Saved entries:
☆ ☆ ☆

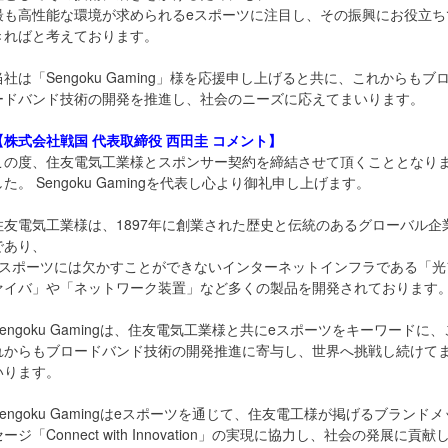
最も高性能な環境が求められるeスポーツに注目し、その振興にお役立ち
きればと考えております。
当社は「Sengoku Gaming」様を応援申し上げると共に、これからもブ
ードバンド技術の開発を推進し、社会のニーズに応えてまいります。
【株式会社戦国 代表取締役 西田圭 コメント】
この度、住友電気工業様とスポンサー契約を締結させて頂くこととなり
した。 Sengoku Gamingを代表し心より御礼申し上げます。
住友電気工業様は、1897年に創業された歴史と伝統のあるグローバル企
であり、
eスポーツには欠かすことができないインターネットインフラである「光
ァイバ」や「ネットワーク装置」など多くの製品を開発されております
Sengoku Gamingは、住友電気工業様と共にeスポーツをキーワードに、
れからもブロードバンド技術の開発推進に寄与し、世界へ挑戦し続けて
いります。
Sengoku Gamingはeスポーツを通じて、住友電工様が掲げるブランドメ
セージ「Connect with Innovation」の実現に協力し、社会の発展に貢献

☆ ☆ ☆

• **Task instructions**
With the line containing "ァイバ」や「ネットワーク装置」など多くの製品を開発されております" as the first and the final line of the records as the last, copy that span exactly and nothing more.

• **Answer area**
ァイバ」や「ネットワーク装置」など多くの製品を開発されております
Sengoku Gamingは、住友電気工業様と共にeスポーツをキーワードに、
れからもブロードバンド技術の開発推進に寄与し、世界へ挑戦し続けて
いります。
Sengoku Gamingはeスポーツを通じて、住友電工様が掲げるブランドメ
セージ「Connect with Innovation」の実現に協力し、社会の発展に貢献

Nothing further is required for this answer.